Here are some recent news stories that caught our eye as reflecting key economic themes:

KEY THEMES

  • The Greek stock market rose 2.1% on its first day of trading as an "emerging market" in over a decade, having been demoted from developed country status earlier this year
  • The Bank of England announced that the Funding for Lending Scheme (FLS) will focus entirely on boosting loans to businesses from next year, and would no longer cover new housing loans extended by banks
  • UK household debt reached a record high of £1.43tn according to data from the Bank of England, surpassing the previous high set in September 2008
  • The Financial Times reports that British brickmakers plan to work throughout winter for the first time since before the financial crisis, with demand boosted by the growing housing market
  • The Netherlands lost its "triple A" credit rating, with ratings agency Standard & Poor's citing the country's weak growth prospects
  • Brazil raised its benchmark interest rate to 10% per cent, in an effort to counter persistently high inflation
  • The Russian government banned an exhibition by Louis Vuitton in Red Square, marked by a 34-metre-long pavilion in the shape of an LV suitcase, for being too over-the-top
  • A sixth of 18-30 year olds have never visited their local bank branch, according to a survey by Vouchercloud, with half of the participants saying they didn't even know where their nearest branch was
  • Japanese investment bank Nomura claimed in a research note to investors that the "Global Financial Crisis is over"
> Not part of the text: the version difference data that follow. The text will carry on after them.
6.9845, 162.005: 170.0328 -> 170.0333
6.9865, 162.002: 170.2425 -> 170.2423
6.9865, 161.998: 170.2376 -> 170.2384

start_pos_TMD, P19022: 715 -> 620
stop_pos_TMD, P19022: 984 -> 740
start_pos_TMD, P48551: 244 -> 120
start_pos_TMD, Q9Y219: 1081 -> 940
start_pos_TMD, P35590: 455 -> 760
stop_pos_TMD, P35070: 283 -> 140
  • The number of IT firms in the UK has risen by 14% in the past two years, almost double the average growth rate across all sectors, according to research from NoPalaver Group
  • Digital currency Bitcoin broke above the $1,000 level for the first time, marking a rise of over 7,600% so far this year.
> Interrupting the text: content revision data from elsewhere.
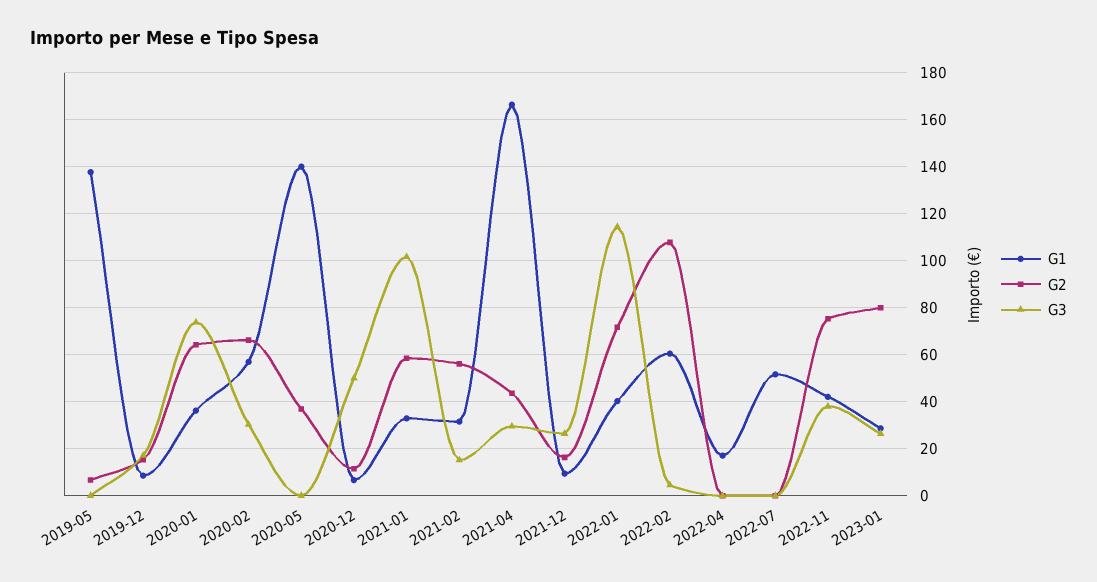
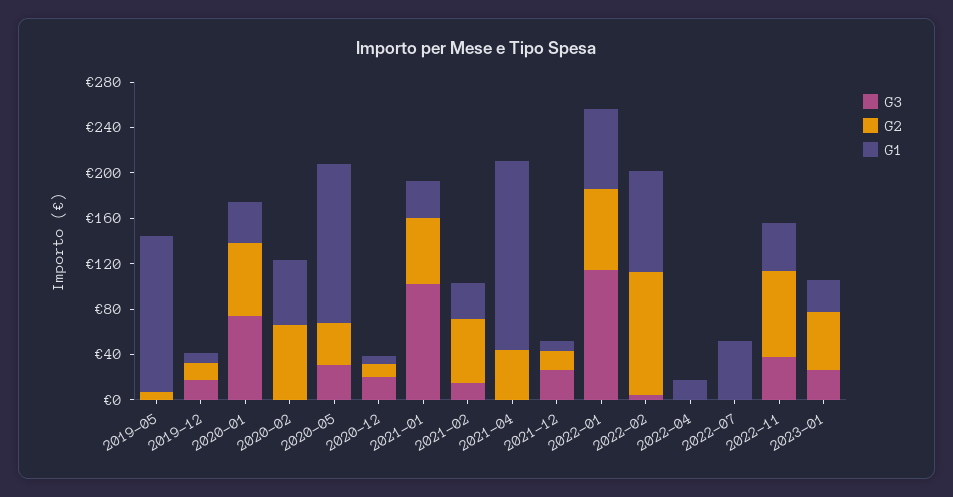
G3, 2020-02: 30 -> 0
G3, 2020-05: 0 -> 30
G3, 2020-12: 50 -> 20
G3, 2021-04: 30 -> 0
G1, 2022-01: 40 -> 70
G1, 2022-02: 60 -> 90
G2, 2023-01: 80 -> 50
  • A survey by IRI found that 73% of European shoppers spend more time planning shopping in order to avoid non-essential purchases amid the economic slowdown
  • UK workers on zero-hours contracts are more likely to be happy with their work-life balance than other staff according to a survey by the Chartered Institute of Personnel and Development (CIPD), with just over half of those surveyed wanting more hours
  • Sales at British pork producer Cranswick rose 15% in the year to September, with strong demand for locally sourced meat after this year's horsemeat scandal
  • Whitechapel Bell Foundry, Britain's oldest manufacturing company, has launched its first online store, selling handbells and doorbells direct to the consumer
  • Thousands of French horse and pony riders, nicknamed the "cavaliers", rode through Paris to protest about government plans to nearly treble VAT on equestrian centres
  • More than one million Xbox One games consoles were sold in less than 24 hours after launch in the UK, with Sony selling more than a million PlayStation 4 consoles in North America within 24 hours
  • Heathrow Terminal 4 has created a designated "vaping zone" to cater for the rising number of e-cigarette smokers
  • A team of scientists from the National University of Singapore have created a simulator which they claim allows people to taste food on the internet by "manipulating the magnitude of current, frequency and temperature" to create salty, sour and bitter sensations – megabites.